CINCINNATI — New lawsuits Wednesday targeted traffic cameras used to cite motorists for allegedly speeding or running red lights in two Dayton suburbs, he latest legal challenge to camera use in Ohio.
The cases charge that the automated enforcement systems in Trotwood and West Carrollton violate motorists' constitutional rights to due process and improperly bypass the court system. Attorneys from Cincinnati-based Michael K. Allen & Associates filing the lawsuits in Montgomery County have been involved in several other cases involving cameras, and have won judge's orders shutting off cameras in the villages of Elmwood Place and New Miami.
The filings Wednesday state that the traffic camera system each city uses is "invalid and unenforceable because it fails to provide adequate due process to vehicle owners," and also "impermissibly divests" local courts of jurisdiction over the cases.

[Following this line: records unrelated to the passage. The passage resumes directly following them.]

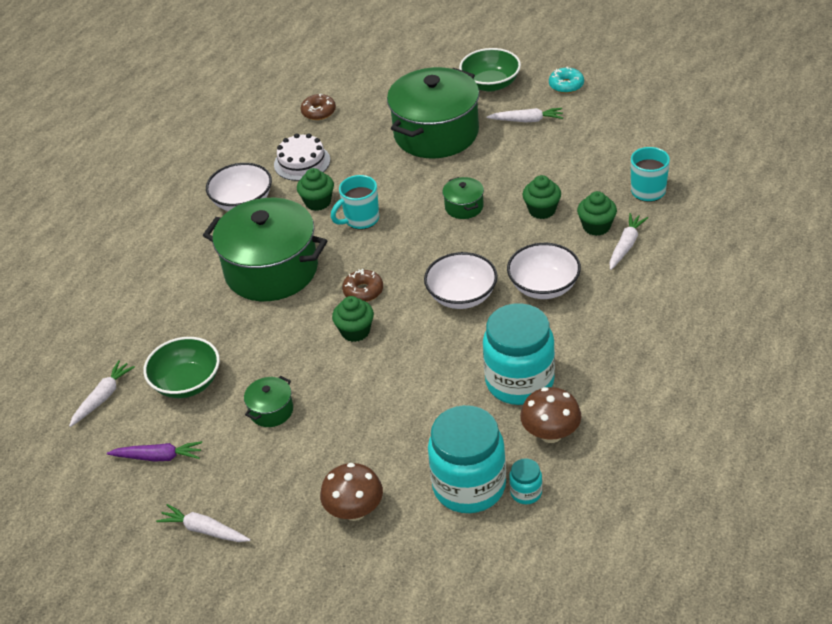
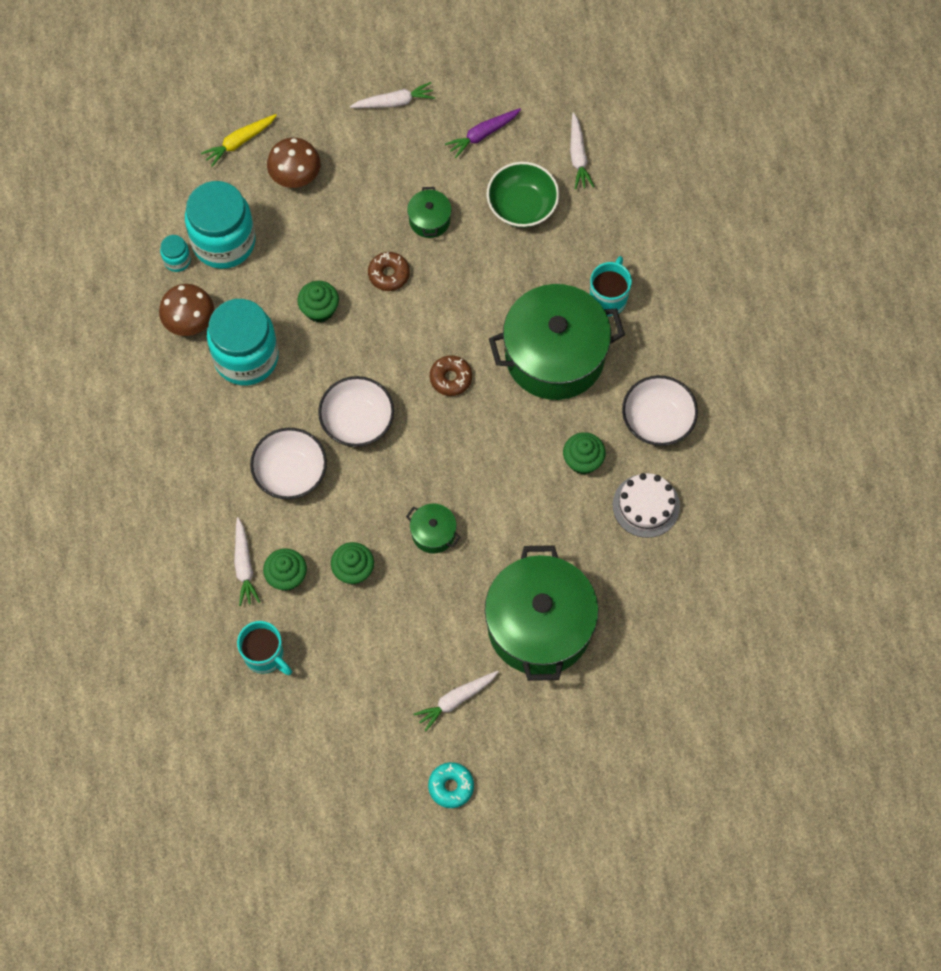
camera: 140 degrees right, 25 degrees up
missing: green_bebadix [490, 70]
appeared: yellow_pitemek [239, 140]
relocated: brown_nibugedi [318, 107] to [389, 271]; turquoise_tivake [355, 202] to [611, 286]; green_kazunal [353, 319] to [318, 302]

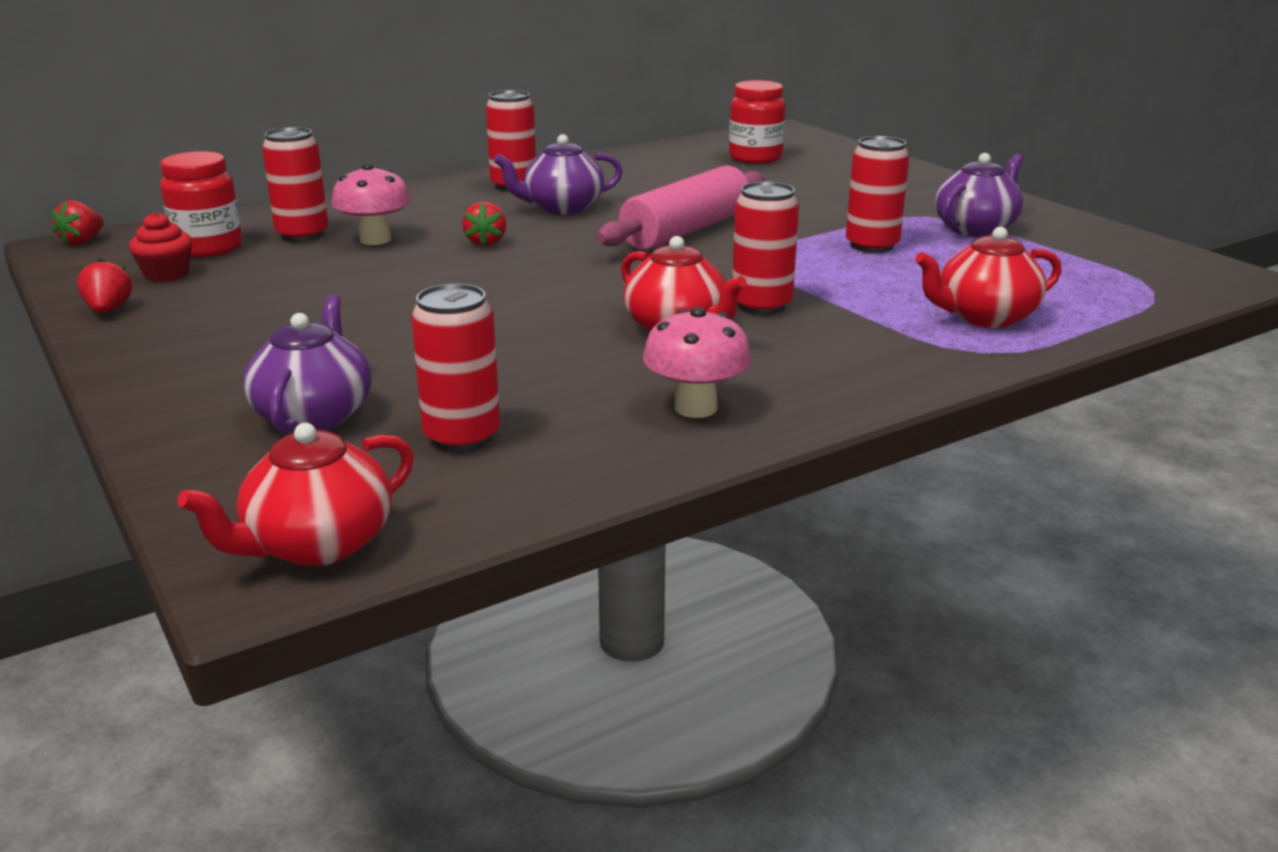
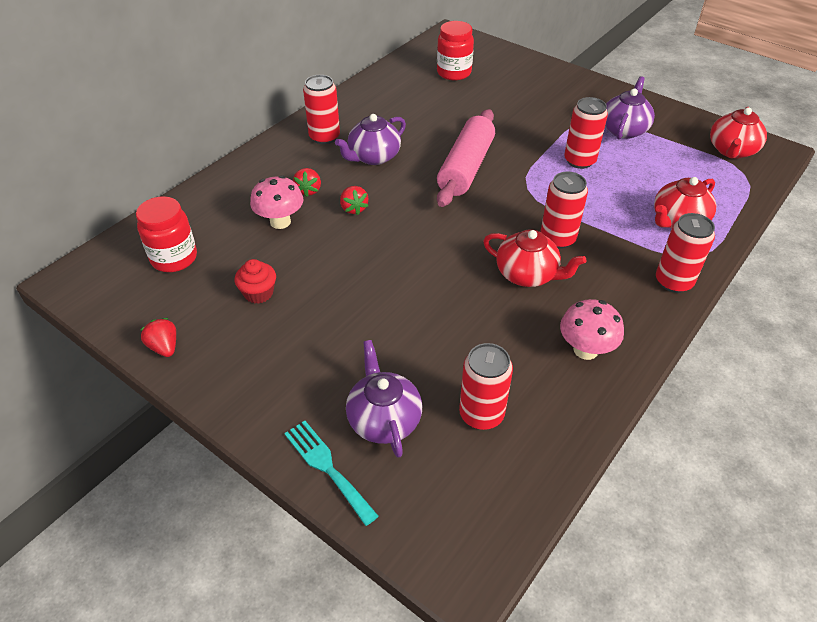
camera: 20 degrees left, 20 degrees up
appeared:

The lawsuits were against the two cities, their heads of police, and Redflex Traffic Systems, a Phoenix, Arizona-based company that contracts with municipalities across the country to provide and operate traffic cameras. West Carrollton's city manager, Brad Townsend, said Wednesday that the city hadn't seen the lawsuit yet and couldn't comment. Officials of Trotwood and the camera vendor didn't respond immediately to requests for comment.

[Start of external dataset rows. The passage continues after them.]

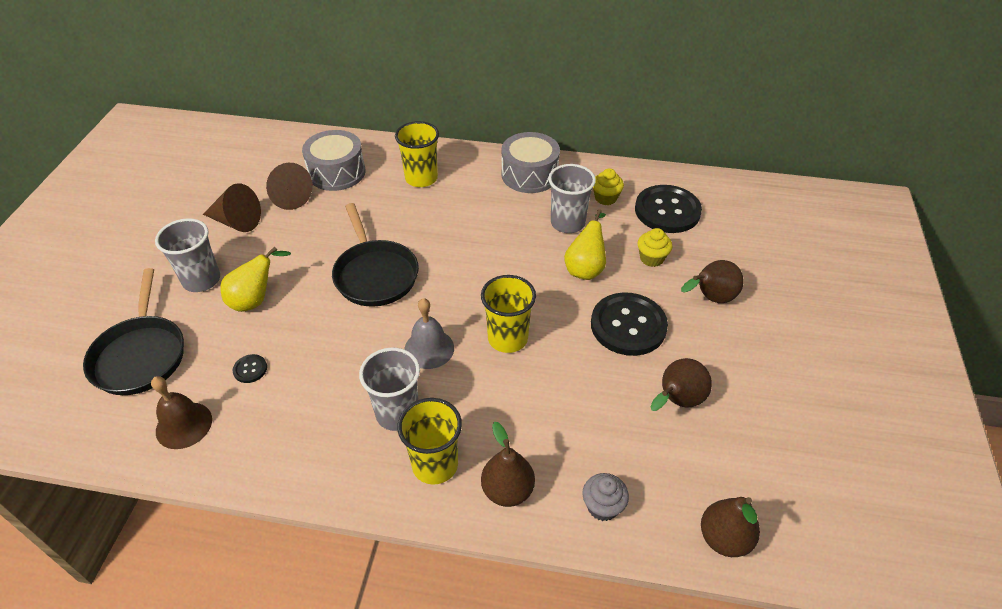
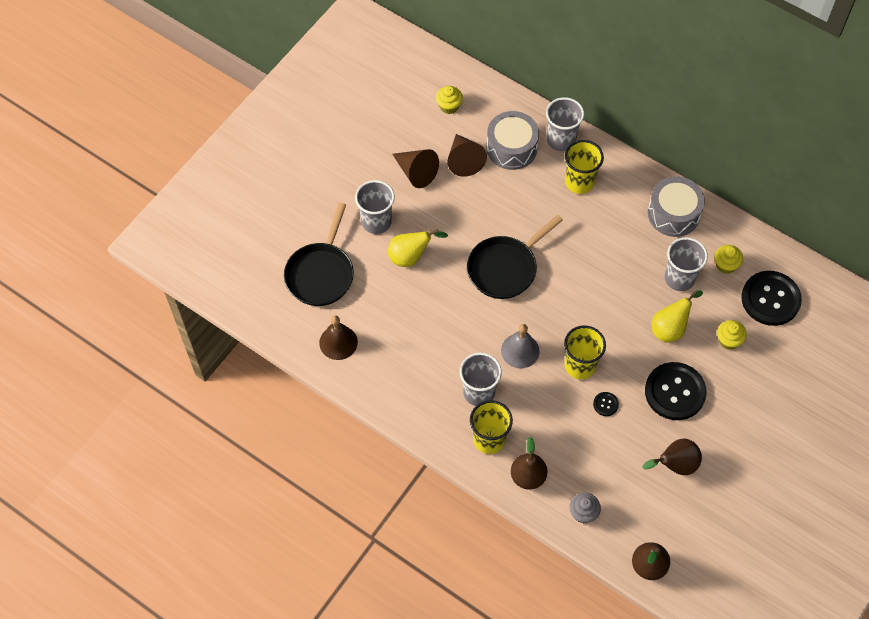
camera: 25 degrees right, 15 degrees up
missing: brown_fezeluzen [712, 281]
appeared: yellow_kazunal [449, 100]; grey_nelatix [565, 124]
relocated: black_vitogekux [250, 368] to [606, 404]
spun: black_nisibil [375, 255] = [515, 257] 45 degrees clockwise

Dayton attorney Thomas Manning and Paul DeMarco of Cincinnati are also representing the Dayton area motorists who are suing. Both lawsuits seek class action status on behalf of other motorists.
"These two cities were the next ones where citizens have brought us a lot of information," said attorney Josh Engel, explaining why Trotwood and West Carrollton were added to the list of sued municipalities. The attorneys earlier sued the city of Dayton. That case is pending.
Meanwhile, Ohio's Supreme Court will hear arguments next week in a driver's lawsuit against Toledo's cameras, and proposed legislation in the Statehouse would restrict or change rules for camera use statewide.
Supporters say traffic cameras stretch police resources and make drivers and communities safer. Most of Ohio's largest cities use them, and the state Supreme Court upheld camera enforcement in the city of Akron in 2008.
Critics argue that they are mainly meant to raise money, and that they don't give ticketed motorists a fair chance to challenge evidence, confront accusers, and have their day in court.
The latest lawsuits say that Trotwood has been using cameras since 2006, reaping as much as $327,466 in camera citation revenues in 2012 in a city of some 24,000 residents. It states that West Carrollton started using them in 2009, and they brought in $158,038 last year in the city of some 13,000 people.
A recent series of lower-court rulings in Ohio have gone against municipalities that use cameras.
A Hamilton County judge compared Elmwood Place's camera system to a con artist's card game, calling it "a scam." Judge Robert Ruehlman has ordered refunds of fines and fees totaling some $1.8 million in Elmwood Place, where thousands of motorists racked up $105 speeding fines within weeks of the cameras' installation. The refunds are on hold pending an appellate court ruling.
Butler County Judge Michael Sage didn't rule immediately on refunds in New Miami, after it was estimated in court that more than $1 million was collected in a little more than a year.